Enclosure Integrity testing is vital to ensure that your fire suppression system functions optimally.
Your gas suppression system will only work effectively if the protected room has only limited leakage. If the room leaks, the fire suppression agent will escape before the fire is effectively controlled.
With any gas fire suppression system the room must be sufficiently air tight to hold these gases at the designed concentration while they suppress the fire. Building joints and cable penetrations move over time introducing leak points that may not be noticed during normal building inspections. Building maintenance activities may also inadvertently create places where gases can leak.
How it works
Enclosure integrity testing uses a Door Fan (blower door) to measure the total leakage area of rooms protected by fire suppression systems. The measured leakage area from the Door Fan test can then be used to estimate retention times for various clean agent fire extinguishing systems installed in the protected room. Procedures for conducting enclosure integrity tests with a Door Fan are contained in Appendix C of NFPA 2001.
The specially designed calibrated fan is temporarily mounted in a doorway using the Door Panel. The fan is used to blow air into or out of a room, or building, to measure the air leakage of the protected enclosure. The gauge measures the pressure across the calibrated fan and calculates the flow or other values of interest (such as equivalent leakage area).

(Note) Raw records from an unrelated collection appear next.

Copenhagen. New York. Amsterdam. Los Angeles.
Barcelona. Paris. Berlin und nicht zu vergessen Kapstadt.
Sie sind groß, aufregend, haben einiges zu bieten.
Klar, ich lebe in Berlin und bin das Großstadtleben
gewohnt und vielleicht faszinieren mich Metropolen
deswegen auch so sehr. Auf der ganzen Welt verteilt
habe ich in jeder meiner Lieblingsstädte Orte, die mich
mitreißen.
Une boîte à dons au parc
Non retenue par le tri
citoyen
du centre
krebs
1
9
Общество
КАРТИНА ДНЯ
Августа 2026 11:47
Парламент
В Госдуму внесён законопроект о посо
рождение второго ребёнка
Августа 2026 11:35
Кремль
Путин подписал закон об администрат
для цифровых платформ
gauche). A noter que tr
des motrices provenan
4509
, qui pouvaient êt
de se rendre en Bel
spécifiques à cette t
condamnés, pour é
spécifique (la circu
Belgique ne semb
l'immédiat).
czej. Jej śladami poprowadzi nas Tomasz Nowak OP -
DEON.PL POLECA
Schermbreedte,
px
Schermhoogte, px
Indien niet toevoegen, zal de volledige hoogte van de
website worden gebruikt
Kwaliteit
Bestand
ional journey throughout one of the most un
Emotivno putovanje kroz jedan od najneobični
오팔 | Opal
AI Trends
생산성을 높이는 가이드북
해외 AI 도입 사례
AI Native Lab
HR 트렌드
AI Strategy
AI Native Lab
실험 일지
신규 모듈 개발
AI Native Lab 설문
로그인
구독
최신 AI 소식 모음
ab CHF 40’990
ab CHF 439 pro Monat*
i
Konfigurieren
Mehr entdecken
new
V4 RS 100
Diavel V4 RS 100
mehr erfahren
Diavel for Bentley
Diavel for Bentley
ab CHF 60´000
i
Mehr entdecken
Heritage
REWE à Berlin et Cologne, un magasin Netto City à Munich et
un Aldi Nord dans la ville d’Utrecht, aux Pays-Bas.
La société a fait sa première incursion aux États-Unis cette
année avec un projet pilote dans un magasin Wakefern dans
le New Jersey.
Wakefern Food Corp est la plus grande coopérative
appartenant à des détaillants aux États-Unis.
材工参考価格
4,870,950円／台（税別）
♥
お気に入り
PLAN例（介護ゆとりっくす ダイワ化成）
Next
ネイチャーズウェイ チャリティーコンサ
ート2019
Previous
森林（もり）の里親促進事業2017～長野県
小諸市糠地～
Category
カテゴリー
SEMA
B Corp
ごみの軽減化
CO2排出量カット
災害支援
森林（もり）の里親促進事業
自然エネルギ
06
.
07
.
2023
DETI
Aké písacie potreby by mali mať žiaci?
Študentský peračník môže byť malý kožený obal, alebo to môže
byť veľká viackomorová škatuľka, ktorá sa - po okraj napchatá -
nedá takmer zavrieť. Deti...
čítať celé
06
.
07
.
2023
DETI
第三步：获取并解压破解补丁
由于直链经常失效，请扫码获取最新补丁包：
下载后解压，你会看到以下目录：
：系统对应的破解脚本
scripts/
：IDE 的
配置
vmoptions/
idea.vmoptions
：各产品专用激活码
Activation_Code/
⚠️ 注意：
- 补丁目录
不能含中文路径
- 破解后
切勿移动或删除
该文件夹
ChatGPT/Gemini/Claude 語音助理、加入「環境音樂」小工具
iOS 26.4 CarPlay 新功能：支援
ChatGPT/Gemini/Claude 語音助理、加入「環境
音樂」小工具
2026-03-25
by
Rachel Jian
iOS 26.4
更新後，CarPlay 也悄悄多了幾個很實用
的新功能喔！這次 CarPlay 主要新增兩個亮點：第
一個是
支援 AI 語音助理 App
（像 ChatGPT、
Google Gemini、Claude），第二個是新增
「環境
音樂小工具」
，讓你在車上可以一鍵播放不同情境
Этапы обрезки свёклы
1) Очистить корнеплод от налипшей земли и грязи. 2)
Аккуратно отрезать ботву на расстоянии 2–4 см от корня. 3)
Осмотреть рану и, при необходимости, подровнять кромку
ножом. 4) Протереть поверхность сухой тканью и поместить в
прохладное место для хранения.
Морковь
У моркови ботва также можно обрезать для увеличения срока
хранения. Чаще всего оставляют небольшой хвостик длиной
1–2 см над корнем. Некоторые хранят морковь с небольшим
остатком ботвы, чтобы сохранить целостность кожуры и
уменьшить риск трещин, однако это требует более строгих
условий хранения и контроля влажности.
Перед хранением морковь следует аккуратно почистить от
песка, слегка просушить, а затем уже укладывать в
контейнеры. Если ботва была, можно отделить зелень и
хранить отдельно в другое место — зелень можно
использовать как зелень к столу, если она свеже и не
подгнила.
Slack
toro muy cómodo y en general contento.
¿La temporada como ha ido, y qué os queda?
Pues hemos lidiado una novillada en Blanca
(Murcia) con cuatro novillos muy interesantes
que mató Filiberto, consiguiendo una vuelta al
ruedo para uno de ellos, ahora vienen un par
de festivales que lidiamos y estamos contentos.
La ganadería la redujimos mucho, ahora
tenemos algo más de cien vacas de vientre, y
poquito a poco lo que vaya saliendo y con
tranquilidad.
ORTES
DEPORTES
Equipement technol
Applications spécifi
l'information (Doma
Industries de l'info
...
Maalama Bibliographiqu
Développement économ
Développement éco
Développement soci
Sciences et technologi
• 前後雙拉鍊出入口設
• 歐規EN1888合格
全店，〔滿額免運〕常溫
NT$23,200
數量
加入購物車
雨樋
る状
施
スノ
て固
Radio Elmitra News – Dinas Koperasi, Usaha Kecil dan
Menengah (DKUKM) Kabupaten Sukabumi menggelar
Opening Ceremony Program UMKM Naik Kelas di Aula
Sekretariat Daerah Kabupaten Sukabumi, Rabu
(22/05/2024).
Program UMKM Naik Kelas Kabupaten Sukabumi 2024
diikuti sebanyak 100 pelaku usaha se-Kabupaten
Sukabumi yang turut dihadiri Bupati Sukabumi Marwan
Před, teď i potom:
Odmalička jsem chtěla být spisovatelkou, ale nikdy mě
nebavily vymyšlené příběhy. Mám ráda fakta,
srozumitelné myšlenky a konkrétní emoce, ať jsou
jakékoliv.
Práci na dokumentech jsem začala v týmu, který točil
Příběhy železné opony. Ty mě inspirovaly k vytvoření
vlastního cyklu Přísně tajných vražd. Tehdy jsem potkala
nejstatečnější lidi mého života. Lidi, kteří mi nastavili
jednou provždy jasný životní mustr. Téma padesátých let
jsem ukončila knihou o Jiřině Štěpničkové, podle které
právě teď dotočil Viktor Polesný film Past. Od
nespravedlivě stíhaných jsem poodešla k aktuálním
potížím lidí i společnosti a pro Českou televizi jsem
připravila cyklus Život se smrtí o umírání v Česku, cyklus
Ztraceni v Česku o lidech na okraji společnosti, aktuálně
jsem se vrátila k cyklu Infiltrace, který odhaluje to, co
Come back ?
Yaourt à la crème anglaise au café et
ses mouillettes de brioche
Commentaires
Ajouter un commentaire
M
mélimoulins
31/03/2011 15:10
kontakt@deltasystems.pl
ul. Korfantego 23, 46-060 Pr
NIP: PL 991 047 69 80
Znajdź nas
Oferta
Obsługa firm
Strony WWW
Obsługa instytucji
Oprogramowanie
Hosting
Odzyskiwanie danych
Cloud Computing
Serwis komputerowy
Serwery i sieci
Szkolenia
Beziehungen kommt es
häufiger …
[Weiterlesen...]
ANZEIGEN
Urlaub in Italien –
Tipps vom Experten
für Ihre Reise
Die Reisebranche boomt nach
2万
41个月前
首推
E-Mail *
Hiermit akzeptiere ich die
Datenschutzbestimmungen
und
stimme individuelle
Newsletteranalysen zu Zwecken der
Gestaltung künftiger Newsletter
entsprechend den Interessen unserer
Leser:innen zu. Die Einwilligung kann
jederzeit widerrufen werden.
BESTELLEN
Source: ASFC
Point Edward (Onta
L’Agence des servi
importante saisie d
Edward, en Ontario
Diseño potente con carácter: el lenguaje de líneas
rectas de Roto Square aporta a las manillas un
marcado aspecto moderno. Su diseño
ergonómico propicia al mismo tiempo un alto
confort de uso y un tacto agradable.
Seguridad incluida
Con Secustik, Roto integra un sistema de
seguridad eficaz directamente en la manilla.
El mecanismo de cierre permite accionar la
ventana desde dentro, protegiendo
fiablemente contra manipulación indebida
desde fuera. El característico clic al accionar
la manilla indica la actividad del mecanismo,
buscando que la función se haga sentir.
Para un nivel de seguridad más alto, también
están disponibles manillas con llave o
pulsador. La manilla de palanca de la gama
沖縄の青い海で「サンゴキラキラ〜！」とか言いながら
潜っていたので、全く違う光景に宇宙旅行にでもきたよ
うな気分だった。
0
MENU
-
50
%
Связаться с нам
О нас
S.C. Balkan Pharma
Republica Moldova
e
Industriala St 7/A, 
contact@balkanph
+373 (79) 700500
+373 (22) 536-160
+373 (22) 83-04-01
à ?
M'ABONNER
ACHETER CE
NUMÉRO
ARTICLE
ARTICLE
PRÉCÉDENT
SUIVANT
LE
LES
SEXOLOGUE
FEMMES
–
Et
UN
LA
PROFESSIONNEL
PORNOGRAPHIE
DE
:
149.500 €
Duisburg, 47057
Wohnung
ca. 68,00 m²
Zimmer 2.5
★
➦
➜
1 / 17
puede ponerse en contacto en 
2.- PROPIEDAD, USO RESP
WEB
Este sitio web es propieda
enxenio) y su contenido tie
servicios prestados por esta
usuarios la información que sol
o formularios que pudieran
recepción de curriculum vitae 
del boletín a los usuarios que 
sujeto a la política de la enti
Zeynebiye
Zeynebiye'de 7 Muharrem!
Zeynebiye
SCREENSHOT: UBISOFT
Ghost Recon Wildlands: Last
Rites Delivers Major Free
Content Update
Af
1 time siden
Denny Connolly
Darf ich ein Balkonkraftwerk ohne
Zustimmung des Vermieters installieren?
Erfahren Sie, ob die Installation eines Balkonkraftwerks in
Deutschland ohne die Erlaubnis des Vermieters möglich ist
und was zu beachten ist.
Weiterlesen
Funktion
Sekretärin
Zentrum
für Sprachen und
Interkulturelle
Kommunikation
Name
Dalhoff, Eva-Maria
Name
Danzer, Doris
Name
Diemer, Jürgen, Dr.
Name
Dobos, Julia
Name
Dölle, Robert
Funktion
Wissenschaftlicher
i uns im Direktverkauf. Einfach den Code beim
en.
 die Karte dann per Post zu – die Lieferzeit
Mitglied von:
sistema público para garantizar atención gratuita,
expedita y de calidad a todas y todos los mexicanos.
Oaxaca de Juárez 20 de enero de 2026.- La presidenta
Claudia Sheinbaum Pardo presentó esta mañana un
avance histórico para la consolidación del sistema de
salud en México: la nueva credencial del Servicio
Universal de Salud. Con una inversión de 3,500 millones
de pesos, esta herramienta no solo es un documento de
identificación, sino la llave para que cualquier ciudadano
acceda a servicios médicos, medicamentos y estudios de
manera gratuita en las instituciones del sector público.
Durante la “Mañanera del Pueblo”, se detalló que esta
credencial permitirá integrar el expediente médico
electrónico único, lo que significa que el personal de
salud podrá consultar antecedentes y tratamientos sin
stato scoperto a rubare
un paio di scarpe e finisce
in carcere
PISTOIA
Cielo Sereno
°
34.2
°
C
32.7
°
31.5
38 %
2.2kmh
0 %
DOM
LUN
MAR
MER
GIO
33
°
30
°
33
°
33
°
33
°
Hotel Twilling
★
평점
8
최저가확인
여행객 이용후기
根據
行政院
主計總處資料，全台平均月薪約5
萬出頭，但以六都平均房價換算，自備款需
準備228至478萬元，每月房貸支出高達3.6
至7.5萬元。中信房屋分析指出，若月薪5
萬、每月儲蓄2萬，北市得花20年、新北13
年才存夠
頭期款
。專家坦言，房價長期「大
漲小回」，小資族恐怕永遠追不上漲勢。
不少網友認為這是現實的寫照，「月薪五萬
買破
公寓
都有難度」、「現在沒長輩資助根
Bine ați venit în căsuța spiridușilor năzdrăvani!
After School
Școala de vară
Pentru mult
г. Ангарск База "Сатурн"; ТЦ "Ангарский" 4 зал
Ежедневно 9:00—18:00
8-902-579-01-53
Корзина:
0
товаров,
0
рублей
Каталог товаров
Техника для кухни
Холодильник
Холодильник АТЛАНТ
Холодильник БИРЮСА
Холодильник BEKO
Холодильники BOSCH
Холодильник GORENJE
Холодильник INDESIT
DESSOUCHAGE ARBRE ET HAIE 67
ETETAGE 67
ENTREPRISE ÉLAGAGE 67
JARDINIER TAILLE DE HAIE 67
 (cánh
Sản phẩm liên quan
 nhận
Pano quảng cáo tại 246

The Blower Door Systems measure the amount of air leakage by establishing a pressure difference between the inside and the outside of an enclosure. The pressure difference forces air to leak through all of the holes in the exterior envelope of the enclosure. The amount of air flow that is required to maintain a constant pressure difference is equal to the amount of air that is leaking from the enclosure. A specially designed gauge can thus be used to measure the pressure difference and calculate the amount of air flowing through the calibrated fan, which can then be used to determine the total size of all those leaks.
Once the leakage is quantified, the results are entered into FanTestic Integrity software which will calculate how long an acceptable concentration will be maintained (called the hold time) based on formulas in either the NFPA or the ISO standard. The software also makes the calculations to predict how much pressure will develop in an enclosure when the gas discharges, and the required size of additional venting to reduce the overpressure to an acceptable level.
Integrity Testing can be scheduled at a time that will not disrupt your normal operations. It is an essential, yet simple, component of your fire protection system.
Approved Protection Systems is a Certified Level 3 Enclosure Integrity Tester through Retro Tec.